Only the final stretch of the data is wanted: reproduce the line containing "table_cell [359, 945, 1086, 1060]" and each line after it, exactly.

Start of Data for the task

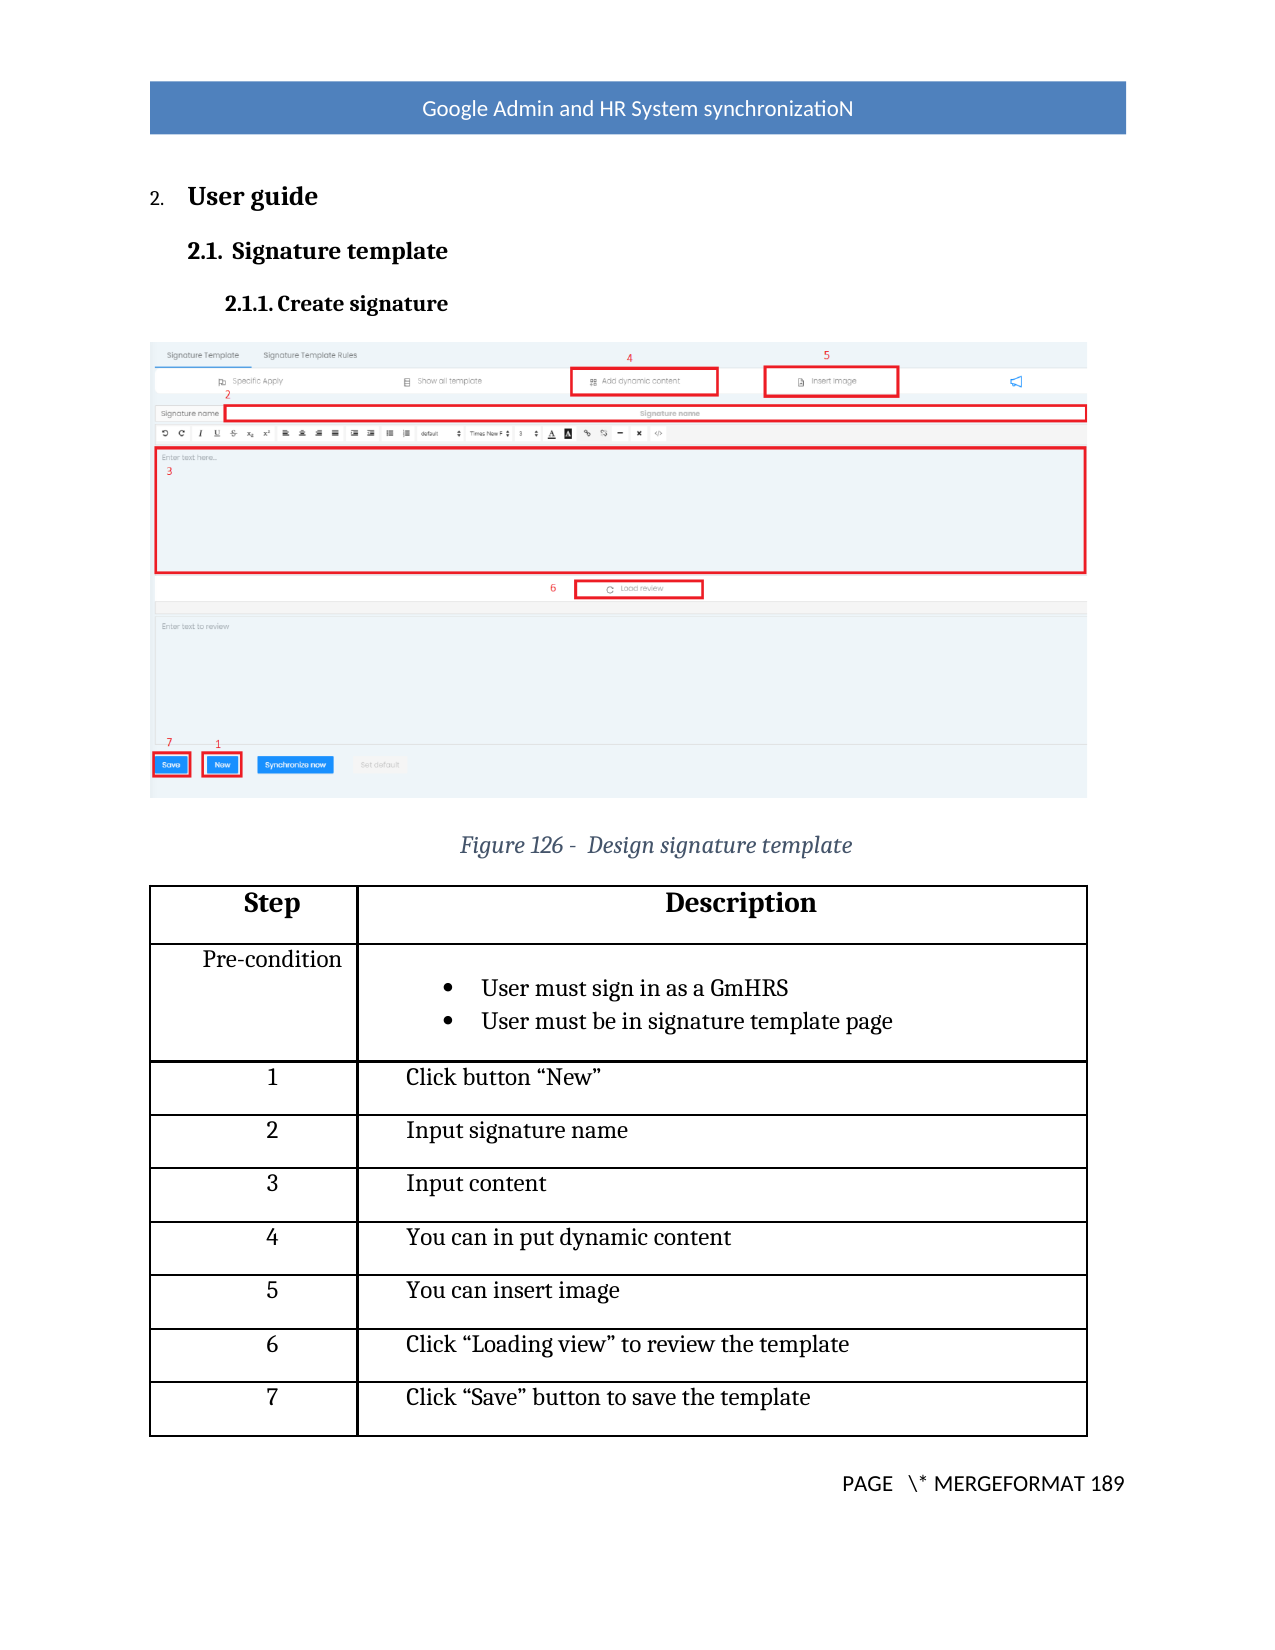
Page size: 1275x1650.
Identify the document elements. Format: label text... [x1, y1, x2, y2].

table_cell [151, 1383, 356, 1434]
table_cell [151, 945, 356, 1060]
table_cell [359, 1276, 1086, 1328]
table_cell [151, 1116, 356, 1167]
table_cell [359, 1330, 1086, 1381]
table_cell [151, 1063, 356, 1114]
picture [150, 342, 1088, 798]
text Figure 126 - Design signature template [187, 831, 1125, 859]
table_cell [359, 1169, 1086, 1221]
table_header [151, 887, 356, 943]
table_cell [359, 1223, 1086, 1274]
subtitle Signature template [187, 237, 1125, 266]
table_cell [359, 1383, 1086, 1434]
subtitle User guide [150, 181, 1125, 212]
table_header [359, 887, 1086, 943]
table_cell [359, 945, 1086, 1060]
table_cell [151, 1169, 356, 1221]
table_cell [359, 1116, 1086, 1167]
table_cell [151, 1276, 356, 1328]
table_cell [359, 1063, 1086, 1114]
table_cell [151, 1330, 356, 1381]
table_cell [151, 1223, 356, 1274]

End of Data for the task

- _Task output_
table_cell [359, 945, 1086, 1060]
table_cell [151, 1169, 356, 1221]
table_cell [359, 1116, 1086, 1167]
table_cell [151, 1276, 356, 1328]
table_cell [359, 1063, 1086, 1114]
table_cell [151, 1330, 356, 1381]
table_cell [151, 1223, 356, 1274]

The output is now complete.